Así, Carruth ha decidido construir un contrapunto a su cerebral “Primer”, siendo “Upstream Color” una película que apela a los sentidos para empezar y ya posteriormente va introduciendo también la razón (la cita literaria, explicitada en el leitmotiv de “Walden”, libro de Thoureau que aparece a lo largo de la película y que nos recuerda que la “desobediencia civil” que propugnaba su autor tiene mucho que ver con la búsqueda de la libertad personal que propone Carruth).

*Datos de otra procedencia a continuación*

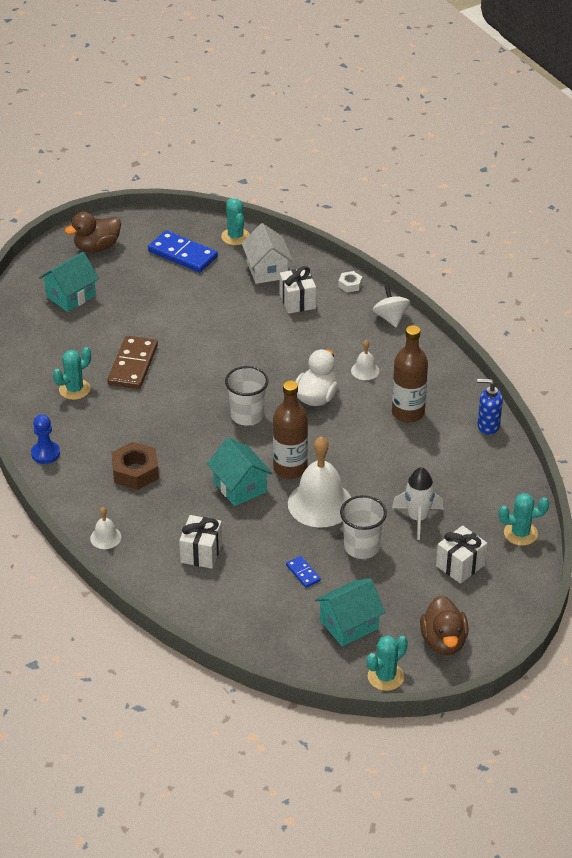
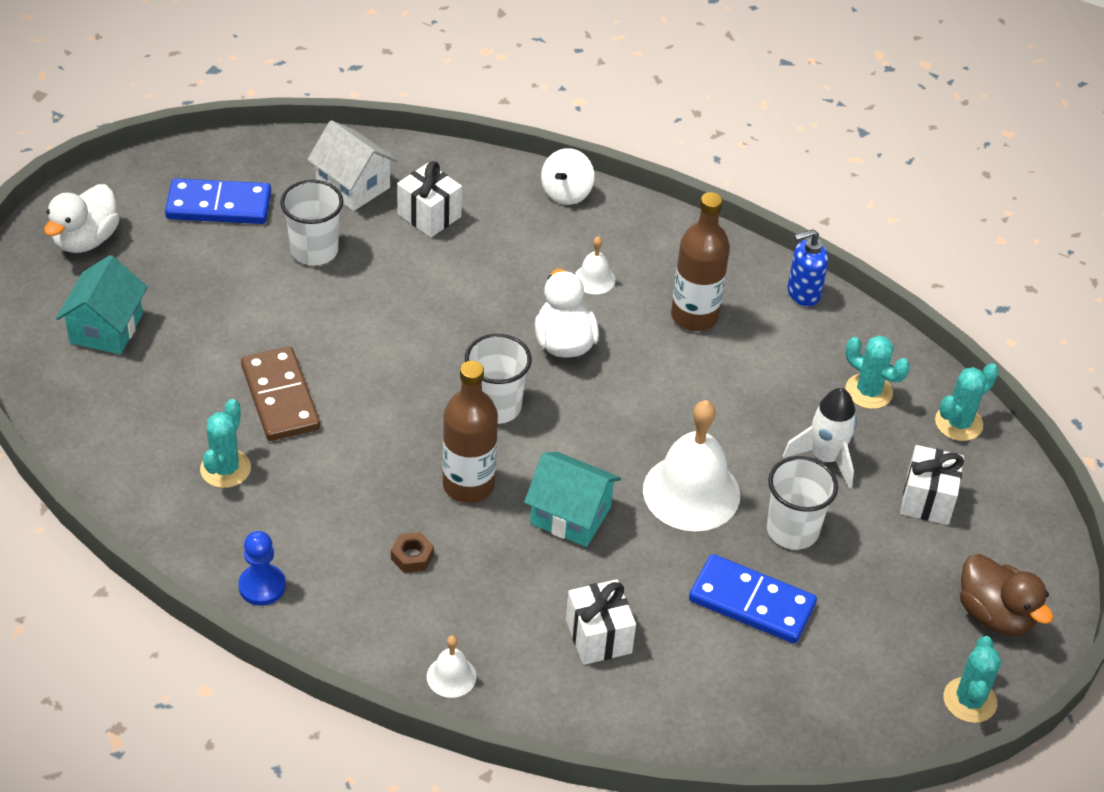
camera: 35 degrees left, 5 degrees up
brown duck [65,212,121,252] -> white duck [44,184,120,253]
brown nut [111,442,159,490] -> brown nut [391,532,434,573], size x0.53
turquoise cactus [221,199,250,245] -> turquoise cactus moved to [845,335,910,409]
brown bottle [273,380,308,479] -> brown bottle moved to [442,361,498,503]
blue domino [286,556,321,588] -> blue domino [689,554,817,644], size x2.08
turquoise house [315,578,385,646] -> none
white nut [338,271,362,292] -> none
white spinning top [373,285,410,327] -> white spinning top turned 105 degrees counterclockwise [541,148,594,205]
none -> white cup [280,180,344,265]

Estas ideas serán la espina dorsal de un filme complejo, una justificación intelectual a un proceso emocional y primario, esa comunión con el mundo que parecen alcanzar finalmente sus protagonistas, diluidos en un azul que parece apelar, simultáneamente, al cielo y al agua. Igual que Lovecraft, incapaz de definir exactamente los contornos de su “horror cósmico”, titulaba sus relatos de formas tan sugerentes como “El color que vino del espacio”, Carruth decide dotar a su relato de un nombre igualmente enigmático, un color corriente arriba, que, al igual que le pasaba a Lovecraft, parece demostrar la incapacidad de abarcar con meras palabras esa dimensión transcendental a la que apela el filme.